I terreni della droga

Patrizia

Quando si va a lavoro e si chiude la porta di casa alle spalle, con i pensieri già proiettati al lavoro, si dà per scontato che, dopo qualche ora si rientrerà dai propri cari. La casa resta nel nostro cuore, una compagnia silenziosa, messa un poco in disparte, ma una certezza che, con i suoi affetti, ci attende. Probabilmente è stato così anche quella sera per Mirarchi, il carabiniere di 53 anni ucciso durante un appostamento nelle campagne siciliane.
Un uomo che. in cronaca. ci viene restituito in una foto in divisa, un sorriso accennato e l’indicazione di quanto accaduto.
Era sera. In una località del trapanese in contrada Scacciaiazzo, non lontano da Marsala, Silvio Mirarchi con un collega, entrambi in borghese, stanno controllando la zona per verificare se esistono coltivazioni di marijuana. Qualcuno esplode contro di loro dei colpi di arma da fuoco. Silvio Mirarchi è raggiunto alle spalle e resta gravemente ferito ad un rene e all’aorta. I tentativi di salvarlo con un intervento chirurgico, preceduti dal coraggioso e immediato aiuto del collega, risulteranno vani. L’organismo non regge alla perdita di sangue. Muore Silvio Mirarchi mentre stava svolgendo il suo lavoro, perché con un altro carabiniere aveva localizzato delle coltivazioni di marijuana.
Nel territorio pare che molti si siano fatti tentare dall’idea del facile guadagno attraverso la coltivazione di piante da cui ricavare droga. In quella piantagione ne sono state estirpate ben seimila piante. Gli investigatori individuano Francesco D’Arrigo come proprietario del podere e, dopo averlo interrogato, i loro sospetti si concentrano su Nicolò Girgenti che, arrestato, continua a proclamare la sua innocenza.
Nella stessa zona, prima dell’uccisione di Silvio Mirarchi, si era verificato un altre grave episodio: era stato rinvenuto il corpo bruciato di un uomo. Probabilmente un rumeno, ferito in quella zona durante una sparatoria.
Modi e modalità di questi episodi richiamano alla mente la violenza dei cartelli colombiani. Sono diversi i luoghi in cui spara ma, alla base, le similitudini sono molte. Esistono piantagioni di droga che sono da sorvegliare. Se ne deve impedire il furto, la scoperta, si deve proteggere il futuro arricchimento. Si abbandonano le coltivazioni poco redditizie di grano, orzo, vegetali, per introdurre nelle serre o tra altre coltivazioni quanto, con qualche rischio legale, è immediatamente produttivo di soldi. La monetizzazione delle coscienze. Sparisce la puzza dell’illegalità con un ventaglio da banconote da 500 euro.

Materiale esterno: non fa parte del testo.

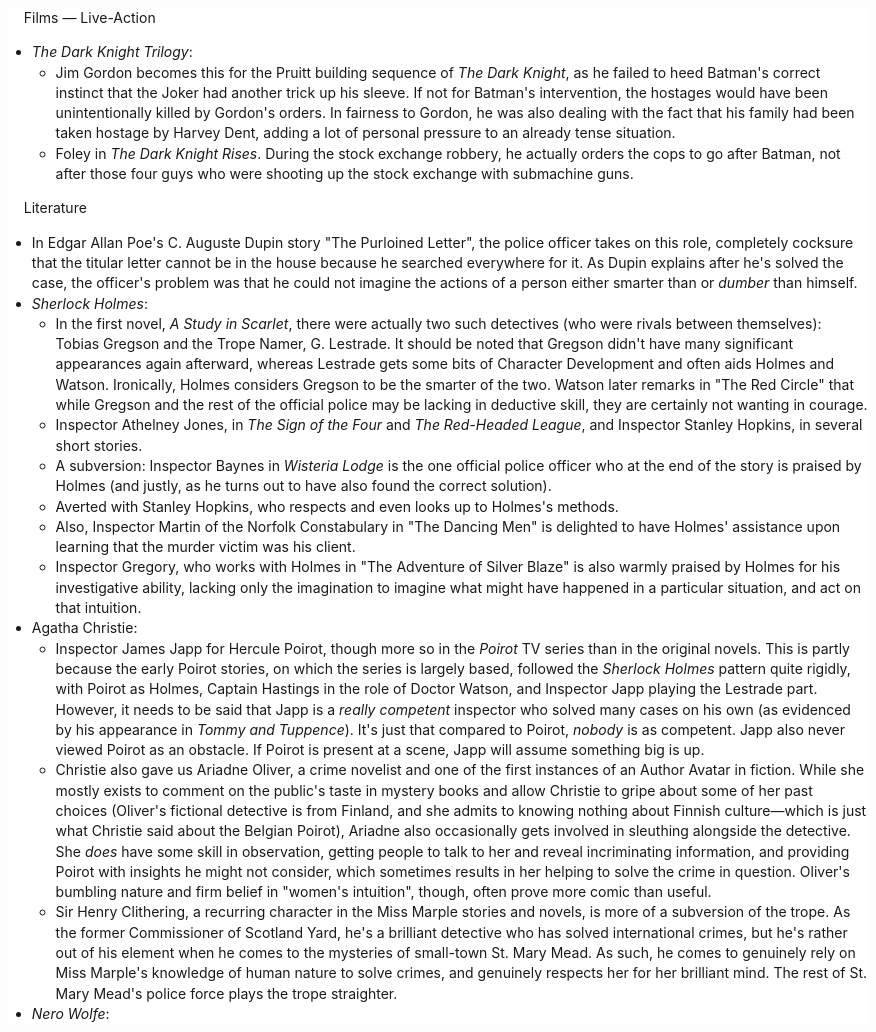     Films — Live-Action 

-   _The Dark Knight Trilogy_:
    -   Jim Gordon becomes this for the Pruitt building sequence of _The Dark Knight_, as he failed to heed Batman's correct instinct that the Joker had another trick up his sleeve. If not for Batman's intervention, the hostages would have been unintentionally killed by Gordon's orders. In fairness to Gordon, he was also dealing with the fact that his family had been taken hostage by Harvey Dent, adding a lot of personal pressure to an already tense situation.
    -   Foley in _The Dark Knight Rises_. During the stock exchange robbery, he actually orders the cops to go after Batman, not after those four guys who were shooting up the stock exchange with submachine guns.

    Literature 

-   In Edgar Allan Poe's C. Auguste Dupin story "The Purloined Letter", the police officer takes on this role, completely cocksure that the titular letter cannot be in the house because he searched everywhere for it. As Dupin explains after he's solved the case, the officer's problem was that he could not imagine the actions of a person either smarter than or _dumber_ than himself.
-   _Sherlock Holmes_:
    -   In the first novel, _A Study in Scarlet_, there were actually two such detectives (who were rivals between themselves): Tobias Gregson and the Trope Namer, G. Lestrade. It should be noted that Gregson didn't have many significant appearances again afterward, whereas Lestrade gets some bits of Character Development and often aids Holmes and Watson. Ironically, Holmes considers Gregson to be the smarter of the two. Watson later remarks in "The Red Circle" that while Gregson and the rest of the official police may be lacking in deductive skill, they are certainly not wanting in courage.
    -   Inspector Athelney Jones, in _The Sign of the Four_ and _The Red-Headed League_, and Inspector Stanley Hopkins, in several short stories.
    -   A subversion: Inspector Baynes in _Wisteria Lodge_ is the one official police officer who at the end of the story is praised by Holmes (and justly, as he turns out to have also found the correct solution).
    -   Averted with Stanley Hopkins, who respects and even looks up to Holmes's methods.
    -   Also, Inspector Martin of the Norfolk Constabulary in "The Dancing Men" is delighted to have Holmes' assistance upon learning that the murder victim was his client.
    -   Inspector Gregory, who works with Holmes in "The Adventure of Silver Blaze" is also warmly praised by Holmes for his investigative ability, lacking only the imagination to imagine what might have happened in a particular situation, and act on that intuition.
-   Agatha Christie:
    -   Inspector James Japp for Hercule Poirot, though more so in the _Poirot_ TV series than in the original novels. This is partly because the early Poirot stories, on which the series is largely based, followed the _Sherlock Holmes_ pattern quite rigidly, with Poirot as Holmes, Captain Hastings in the role of Doctor Watson, and Inspector Japp playing the Lestrade part. However, it needs to be said that Japp is a _really competent_ inspector who solved many cases on his own (as evidenced by his appearance in _Tommy and Tuppence_). It's just that compared to Poirot, _nobody_ is as competent. Japp also never viewed Poirot as an obstacle. If Poirot is present at a scene, Japp will assume something big is up.
    -   Christie also gave us Ariadne Oliver, a crime novelist and one of the first instances of an Author Avatar in fiction. While she mostly exists to comment on the public's taste in mystery books and allow Christie to gripe about some of her past choices (Oliver's fictional detective is from Finland, and she admits to knowing nothing about Finnish culture—which is just what Christie said about the Belgian Poirot), Ariadne also occasionally gets involved in sleuthing alongside the detective. She _does_ have some skill in observation, getting people to talk to her and reveal incriminating information, and providing Poirot with insights he might not consider, which sometimes results in her helping to solve the crime in question. Oliver's bumbling nature and firm belief in "women's intuition", though, often prove more comic than useful.
    -   Sir Henry Clithering, a recurring character in the Miss Marple stories and novels, is more of a subversion of the trope. As the former Commissioner of Scotland Yard, he's a brilliant detective who has solved international crimes, but he's rather out of his element when he comes to the mysteries of small-town St. Mary Mead. As such, he comes to genuinely rely on Miss Marple's knowledge of human nature to solve crimes, and genuinely respects her for her brilliant mind. The rest of St. Mary Mead's police force plays the trope straighter.
-   _Nero Wolfe_:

La Sicilia negli ultimi anni occupa i primi posti per i sequestri aventi ad oggetto coltivazioni di marijuana. Decine di migliaia di chilogrammi coltivati in serra, su terreni fertili, con un clima favorevole. Agricoltori ormai ridotti alla fame che continuano a fare il loro lavoro, cambiando il prodotto, cedendo i loro terreni alla mafia, prestando la propria competenza o la loro semplice sorveglianza armata contro chi si avvicina troppo ai terreni coltivati.
Hashish e marijuana di provenienza siciliana raggiungono, dall’isola, il resto d’Italia. Il fenomeno diffuso in un primo momento nella Sicilia occidentale, si è allargato anche alla parte orientale. Ragusa, Siracusa, Catania non sono indenni dalla produzione. E’ di questi giorni la notizia del sequestro, in una zona compresa tra Siracusa e Catania, di circa 2500 piantine, con una produzione di almeno tre tonnellate di merce di ottima qualità, ricercata sul mercato. Sradicare il fenomeno, se non si restituisce agli agricoltori la possibilità di tornare a vivere del loro lavoro, sarà un futuro difficile impegno.
Sul terreno resta il sangue di chi deve investigare per combattere. A fine maggio Silvio Mirarchi, carabiniere, non è rientrato a casa.